What Should I Know to Become an Art Director?



 

An art director on a film production is one of the most important individuals with regard to the ultimate aesthetic sensibility and look of the final film. He or she typically works with other concept artists, special effects artists, set designers and dressers, costume makers, and the director and producers on a film to create the visual identity of a movie. The job of an art director is principally a part of the pre-production on a film and ultimately he or she may be one of the earliest crew members brought onto a movie. Despite the importance of this role, however, most art directors are not necessarily film students and artistic ability is commonly more important than a technical understanding of film.

Art directors, sometimes also called production designers, work with pre-visualization crew members and artists to create an overall aesthetic sensibility for a film, prior to the construction of sets, creation of costumes, and any other work.
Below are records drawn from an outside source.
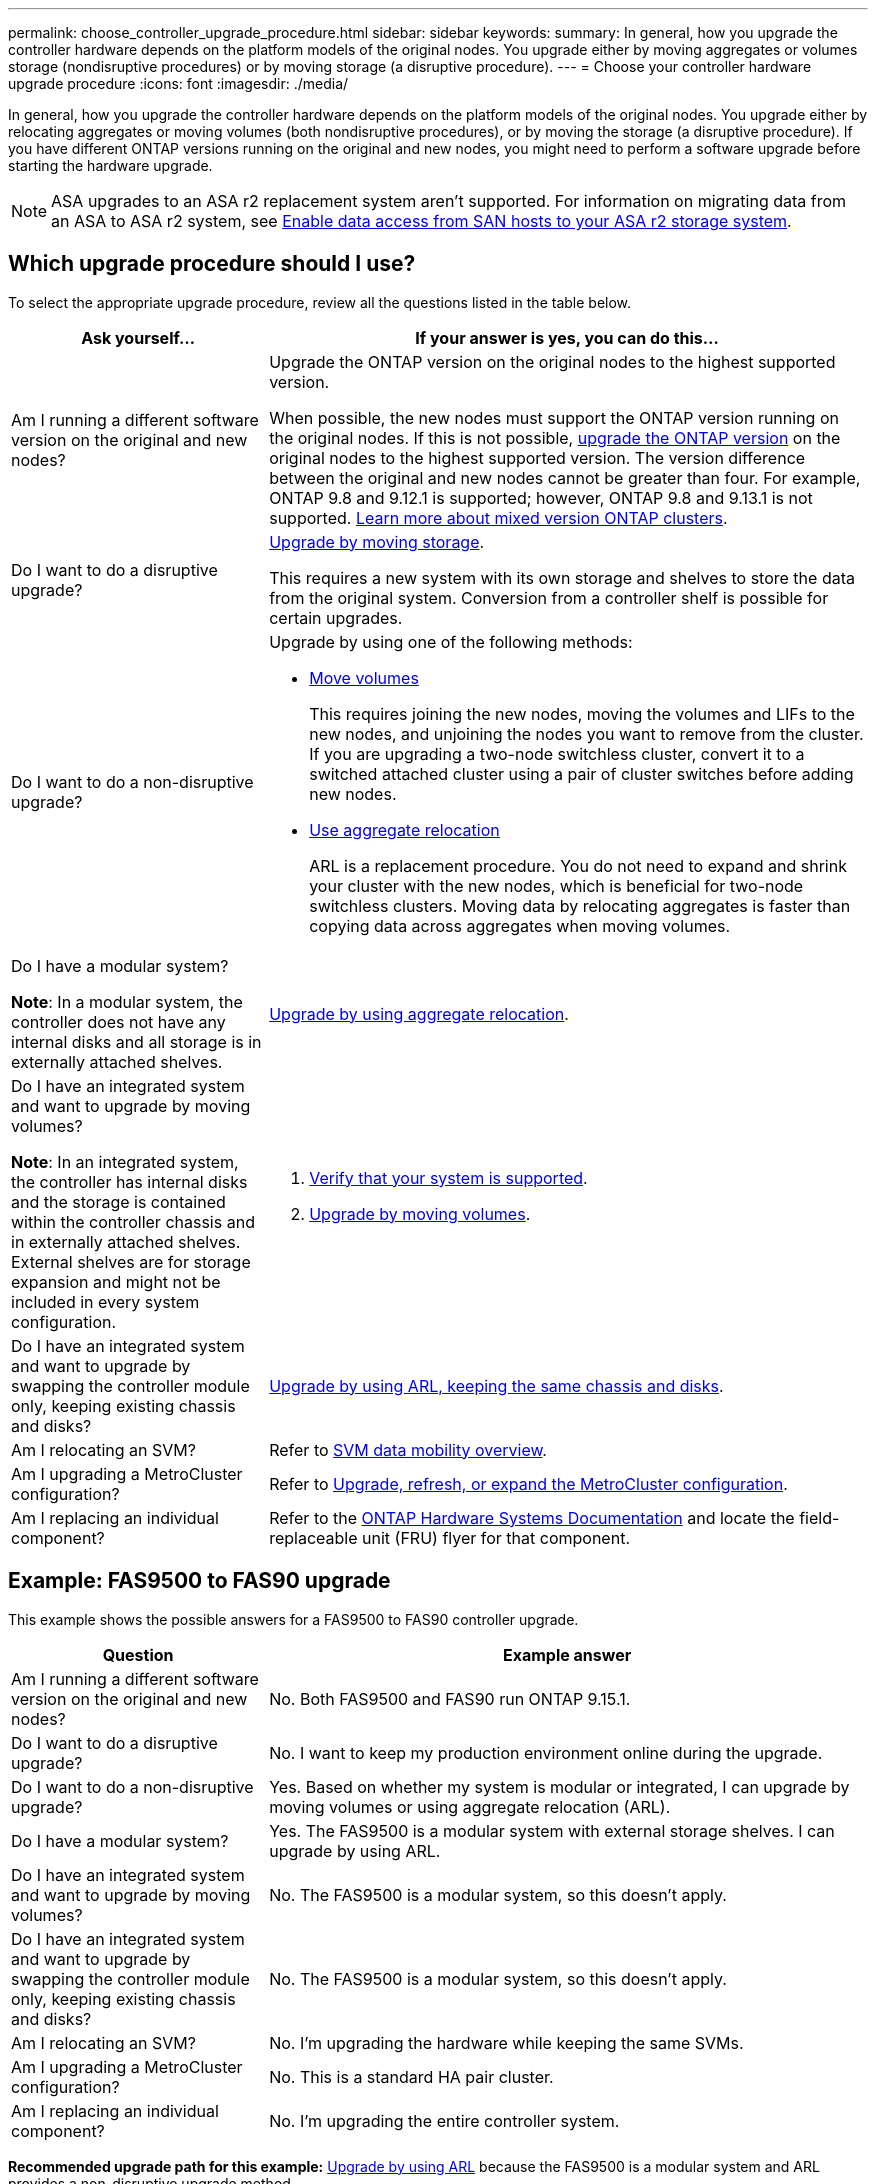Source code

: ---
permalink: choose_controller_upgrade_procedure.html
sidebar: sidebar
keywords: 
summary: In general, how you upgrade the controller hardware depends on the platform models of the original nodes. You upgrade either by moving aggregates or volumes storage (nondisruptive procedures) or by moving storage (a disruptive procedure).
---
= Choose your controller hardware upgrade procedure
:icons: font
:imagesdir: ./media/

[.lead]
In general, how you upgrade the controller hardware depends on the platform models of the original nodes. You upgrade either by relocating aggregates or moving volumes (both nondisruptive procedures), or by moving the storage (a disruptive procedure). If you have different ONTAP versions running on the original and new nodes, you might need to perform a software upgrade before starting the hardware upgrade.

NOTE: ASA upgrades to an ASA r2 replacement system aren't supported. For information on migrating data from an ASA to ASA r2 system, see link:https://docs.netapp.com/us-en/asa-r2/install-setup/set-up-data-access.html[Enable data access from SAN hosts to your ASA r2 storage system^].

== Which upgrade procedure should I use?
To select the appropriate upgrade procedure, review all the questions listed in the table below.

[cols=2*,options="header",cols="30,70"]
|===
| Ask yourself…	| If your answer is yes, you can do this…
| Am I running a different software version on the original and new nodes?	

| Upgrade the ONTAP version on the original nodes to the highest supported version.

When possible, the new nodes must support the ONTAP version running on the original nodes. If this is not possible, link:https://docs.netapp.com/us-en/ontap/upgrade/prepare.html[upgrade the ONTAP version^] on the original nodes to the highest supported version. The version difference between the original and new nodes cannot be greater than four. For example, ONTAP 9.8 and 9.12.1 is supported; however, ONTAP 9.8 and 9.13.1 is not supported. link:https://docs.netapp.com/us-en/ontap/upgrade/concept_mixed_version_requirements.html[Learn more about mixed version ONTAP clusters^].

| Do I want to do a disruptive upgrade?	
| link:upgrade/upgrade-decide-to-use-this-guide.html[Upgrade by moving storage].

This requires a new system with its own storage and shelves to store the data from the original system. Conversion from a controller shelf is possible for certain upgrades.

| Do I want to do a non-disruptive upgrade?	

a| Upgrade by using one of the following methods:

* link:upgrade/upgrade-decide-to-use-this-guide.html[Move volumes]
+
This requires joining the new nodes, moving the volumes and LIFs to the new nodes, and unjoining the nodes you want to remove from the cluster. If you are upgrading a two-node switchless cluster, convert it to a switched attached cluster using a pair of cluster switches before adding new nodes.
* link:upgrade-arl/index.html[Use aggregate relocation]
+
ARL is a replacement procedure. You do not need to expand and shrink your cluster with the new nodes, which is beneficial for two-node switchless clusters. Moving data by relocating aggregates is faster than copying data across aggregates when moving volumes.

| Do I have a modular system?

*Note*: In a modular system, the controller does not have any internal disks and all storage is in externally attached shelves.

| link:upgrade-arl/index.html[Upgrade by using aggregate relocation].

| Do I have an integrated system and want to upgrade by moving volumes?	

*Note*: In an integrated system, the controller has internal disks and the storage is contained within the controller chassis and in externally attached shelves. External shelves are for storage expansion and might not be included in every system configuration.

a| . link:https://hwu.netapp.com/DetailViews/Home.aspx[Verify that your system is supported^].
. link:upgrade/upgrade-decide-to-use-this-guide.html[Upgrade by moving volumes].

| Do I have an integrated system and want to upgrade by swapping the controller module only, keeping existing chassis and disks?
| link:upgrade-arl-auto-affa900/index.html[Upgrade by using ARL, keeping the same chassis and disks].

| Am I relocating an SVM? 
| Refer to link:https://docs.netapp.com/us-en/ontap/svm-migrate/index.html#svm-migration-workflow[SVM data mobility overview^].

| Am I upgrading a MetroCluster configuration?
|Refer to link:https://docs.netapp.com/us-en/ontap-metrocluster/upgrade/concept_choosing_an_upgrade_method_mcc.html[Upgrade, refresh, or expand the MetroCluster configuration^].

| Am I replacing an individual component?
| Refer to the link:https://docs.netapp.com/us-en/ontap-systems/index.html[ONTAP Hardware Systems Documentation^] and locate the field-replaceable unit (FRU) flyer for that component.
|===

== Example: FAS9500 to FAS90 upgrade

This example shows the possible answers for a FAS9500 to FAS90 controller upgrade.

[cols=2*,options="header",cols="30,70"]
|===
| Question | Example answer

| Am I running a different software version on the original and new nodes?
| No. Both FAS9500 and FAS90 run ONTAP 9.15.1.

| Do I want to do a disruptive upgrade?
| No. I want to keep my production environment online during the upgrade.

| Do I want to do a non-disruptive upgrade?
| Yes. Based on whether my system is modular or integrated, I can upgrade by moving volumes or using aggregate relocation (ARL).

| Do I have a modular system?
| Yes. The FAS9500 is a modular system with external storage shelves. I can upgrade by using ARL.

| Do I have an integrated system and want to upgrade by moving volumes?
| No. The FAS9500 is a modular system, so this doesn't apply.

| Do I have an integrated system and want to upgrade by swapping the controller module only, keeping existing chassis and disks?
| No. The FAS9500 is a modular system, so this doesn't apply.

| Am I relocating an SVM?
| No. I'm upgrading the hardware while keeping the same SVMs.

| Am I upgrading a MetroCluster configuration?
| No. This is a standard HA pair cluster.

| Am I replacing an individual component?
| No. I'm upgrading the entire controller system.
|===

*Recommended upgrade path for this example:* link:upgrade-arl/index.html[Upgrade by using ARL] because the FAS9500 is a modular system and ARL provides a non-disruptive upgrade method.

// 2025 OCT 17, AFFFASDOC-404
// 2023 NOV 16, BURT 1552664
They typically work as or with concept artists to create the visuals that will ultimately be translated, due to the work of dozens or hundreds of other crew members, onto a film screen. This means that most art directors have a strong sense of artistry and the various ways in which different visual styles can affect a finished movie.

An art director typically works with the director or producers on a film to have a sense of what type of feel of visual identity they want the movie to have. The art director then works with other artists to begin turning those ideas and expressions into artistic representations that can then be turned into sets, costumes, props, and other aspects of a film production. This is all usually done during pre-production and the rest of the production and post-production often uses the work of these artists to ensure an overall aesthetic is created.

Artistic ability is therefore vital to the work that art directors do and many of them have backgrounds in art, with a strong knowledge of film. An art director does not necessarily need to know how to work a camera or properly light a set in order to create the visual style of a film. Other professionals typically come in to realize the work that is created on a page or computer screen and turn the concepts into concrete reality. While an art director should understand film history and have a sense for what other art directors have done in the past, knowledge of aesthetic appeal and artistic influence on a viewer is of utmost importance.